Gradually, as you pay off principal, you build up equity, or ownership. Your equity also increases if the value of the home increases. This process of gradually obtaining equity and reducing debt through payments of principal and interest is called amortization.
Repaying debt gradually through payments of principal and interest is called amortization. Today's economic climate has given rise to a reverse process called negative amortization. This means that you are losing, not gaining, value, or equity, because your monthly payments may be too low to cover the interest rate agreed upon in the mortgage contract. Instead of paying the full interest costs now, you'll pay them later, either in larger payments or in more payments. You will also be paying interest on that interest.
In other words, the lender postpones collection of the money you owe by increasing the size of your debt.
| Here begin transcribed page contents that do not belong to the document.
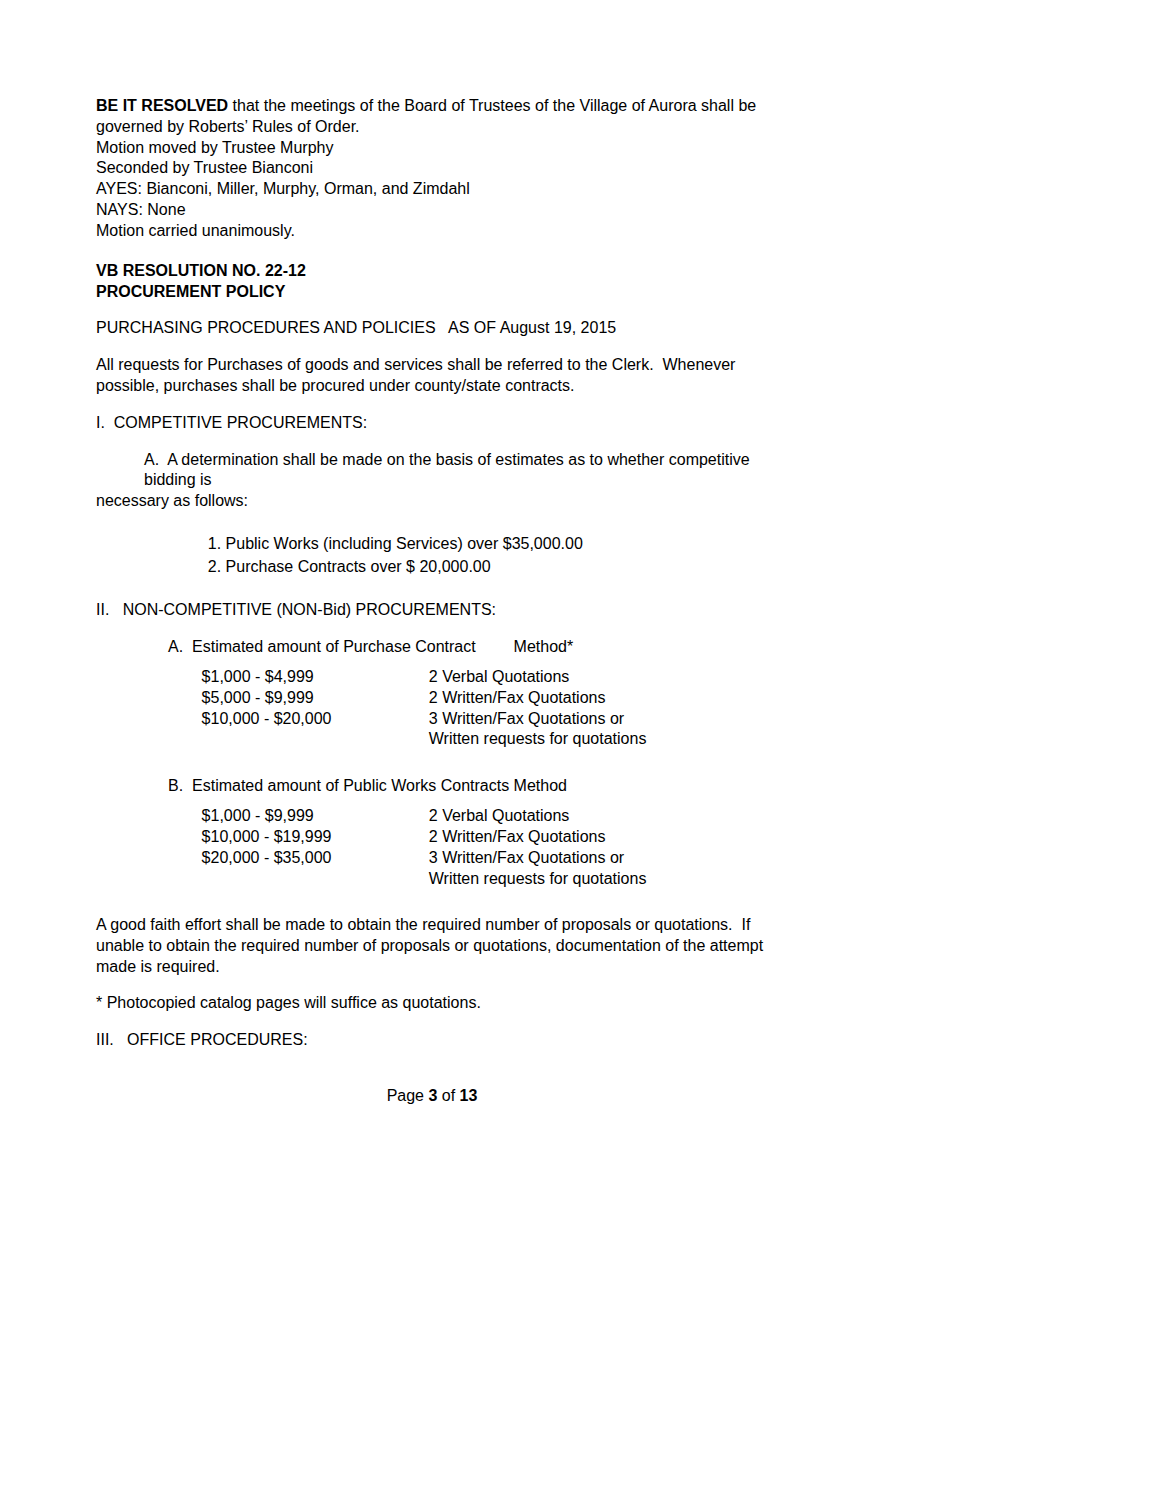BE IT RESOLVED that the meetings of the Board of Trustees of the Village of Aurora shall be governed by Roberts’ Rules of Order.
Motion moved by Trustee Murphy
Seconded by Trustee Bianconi
AYES: Bianconi, Miller, Murphy, Orman, and Zimdahl
NAYS: None
Motion carried unanimously.
VB RESOLUTION NO. 22-12
PROCUREMENT POLICY
PURCHASING PROCEDURES AND POLICIES AS OF August 19, 2015
All requests for Purchases of goods and services shall be referred to the Clerk. Whenever possible, purchases shall be procured under county/state contracts.
I. COMPETITIVE PROCUREMENTS:
A. A determination shall be made on the basis of estimates as to whether competitive bidding is
necessary as follows:
Public Works (including Services) over $35,000.00
Purchase Contracts over $ 20,000.00
II. NON-COMPETITIVE (NON-Bid) PROCUREMENTS:
A. Estimated amount of Purchase Contract Method*
| $1,000 - $4,999 | 2 Verbal Quotations |
| $5,000 - $9,999 | 2 Written/Fax Quotations |
| $10,000 - $20,000 | 3 Written/Fax Quotations or Written requests for quotations |
B. Estimated amount of Public Works Contracts Method
| $1,000 - $9,999 | 2 Verbal Quotations |
| $10,000 - $19,999 | 2 Written/Fax Quotations |
| $20,000 - $35,000 | 3 Written/Fax Quotations or Written requests for quotations |
A good faith effort shall be made to obtain the required number of proposals or quotations. If unable to obtain the required number of proposals or quotations, documentation of the attempt made is required.
* Photocopied catalog pages will suffice as quotations.
III. OFFICE PROCEDURES:
Page 3 of 13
In extreme cases, you may even lose the equity you purchased with your down payment, leaving you in worse financial shape a few years after you purchase your home than when you bought it.
Certain loans, such as graduated payment mortgages, are structured so that you regain the lost ground with payments that eventually rise high enough to fully pay off your debt. And you may also be able to pay off the extra costs if your home is gaining rapidly in value or if your income is rising fast enough to meet the increased obligation. But if it isn't, you may realize a loss if, for example, you sign a below-market adjustable rate mortgage in January and try to sell the home in August when interest rates are higher. You could end up owing more than you'd make on the sale.